5 Si había algo que nunca le preocupó a Virginia Prince fue la corrección política. No sólo les tenía fobia a homosexuales, transexuales, sadomasoquistas y, en general, queer people. También creía en el matrimonio, en la integridad del cuerpo y del espíritu, y en la feminidad prolija y decente. Ella sabía lo que la propia mujer de Julio Chávez nunca supo: una transgenderista es una dama, no un conjunto de amaneramientos chillones que gritan cualquier cosa, menos soy una mujer. Publicó libros, artículos y entrevistas, diseminando por todas partes, con tono de autoridad pedagógica, el arte antiguo de hacer el género.
6 Las malas lenguas cuentan que, a pesar de la heterosexualidad estricta de la Virginia femmefílica, más de un flirteo con algún señor se coló en las entrevistas que mantuvo con Stoller. Y claro que flirteó. Qué remedio. Ella, como quienes la antecedieron, quienes la acompañaron y quienes vinimos después, se dedicó la vida entera a introducir a los profesionales del cuerpo y de la psiquis en los encantos del diagnóstico diferencial hecho a medida; lo que es decir, a encantar serpientes.

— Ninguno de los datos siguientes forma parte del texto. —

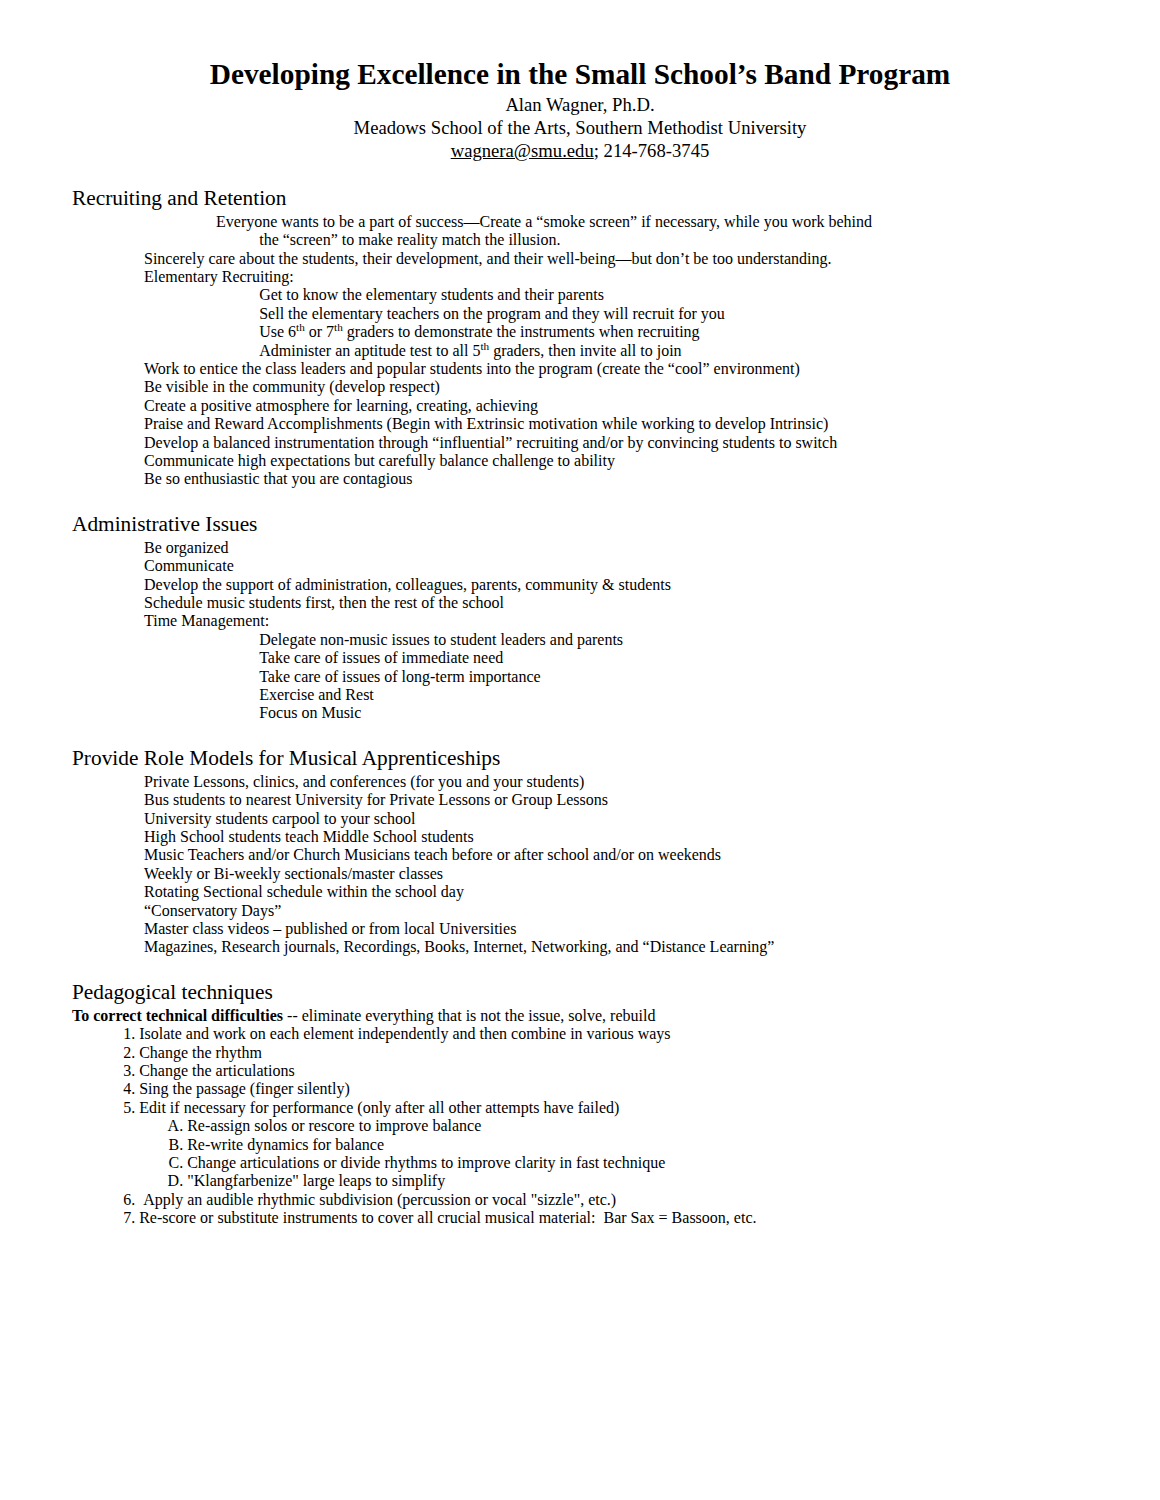Developing Excellence in the Small School’s Band Program
Alan Wagner, Ph.D.
Meadows School of the Arts, Southern Methodist University
wagnera@smu.edu; 214-768-3745
Recruiting and Retention
Everyone wants to be a part of success—Create a “smoke screen” if necessary, while you work behind the “screen” to make reality match the illusion.
Sincerely care about the students, their development, and their well-being—but don’t be too understanding.
Elementary Recruiting:
Get to know the elementary students and their parents
Sell the elementary teachers on the program and they will recruit for you
Use 6th or 7th graders to demonstrate the instruments when recruiting
Administer an aptitude test to all 5th graders, then invite all to join
Work to entice the class leaders and popular students into the program (create the “cool” environment)
Be visible in the community (develop respect)
Create a positive atmosphere for learning, creating, achieving
Praise and Reward Accomplishments (Begin with Extrinsic motivation while working to develop Intrinsic)
Develop a balanced instrumentation through “influential” recruiting and/or by convincing students to switch
Communicate high expectations but carefully balance challenge to ability
Be so enthusiastic that you are contagious
Administrative Issues
Be organized
Communicate
Develop the support of administration, colleagues, parents, community & students
Schedule music students first, then the rest of the school
Time Management:
Delegate non-music issues to student leaders and parents
Take care of issues of immediate need
Take care of issues of long-term importance
Exercise and Rest
Focus on Music
Provide Role Models for Musical Apprenticeships
Private Lessons, clinics, and conferences (for you and your students)
Bus students to nearest University for Private Lessons or Group Lessons
University students carpool to your school
High School students teach Middle School students
Music Teachers and/or Church Musicians teach before or after school and/or on weekends
Weekly or Bi-weekly sectionals/master classes
Rotating Sectional schedule within the school day
“Conservatory Days”
Master class videos – published or from local Universities
Magazines, Research journals, Recordings, Books, Internet, Networking, and “Distance Learning”
Pedagogical techniques
To correct technical difficulties -- eliminate everything that is not the issue, solve, rebuild
Isolate and work on each element independently and then combine in various ways
Change the rhythm
Change the articulations
Sing the passage (finger silently)
Edit if necessary for performance (only after all other attempts have failed)
Re-assign solos or rescore to improve balance
Re-write dynamics for balance
Change articulations or divide rhythms to improve clarity in fast technique
"Klangfarbenize" large leaps to simplify
Apply an audible rhythmic subdivision (percussion or vocal "sizzle", etc.)
Re-score or substitute instruments to cover all crucial musical material: Bar Sax = Bassoon, etc.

7 Murió el sábado 2 de mayo, y con ella no sólo murió parte de la historia que encarnamos. También murió algo de nuestra capacidad para la contradicción, esa diferencia punzante que la diversidad no tolera. Y algo, si no mucho, de nuestro sentido histórico de las palabras que nos nombran, esas que no caen de los árboles por designio natural o divino, esas que nos cuesta la vida articular y pasar de una lengua a otra.
8 Desde hacía varias décadas, la señora Prince cobraba una pensión mensual que su inquilino le pagaba a cambio de poder quedarse con la casita que alquilaba después de su muerte. Dicen que hizo el negocio de su vida. Murió a los 96 años.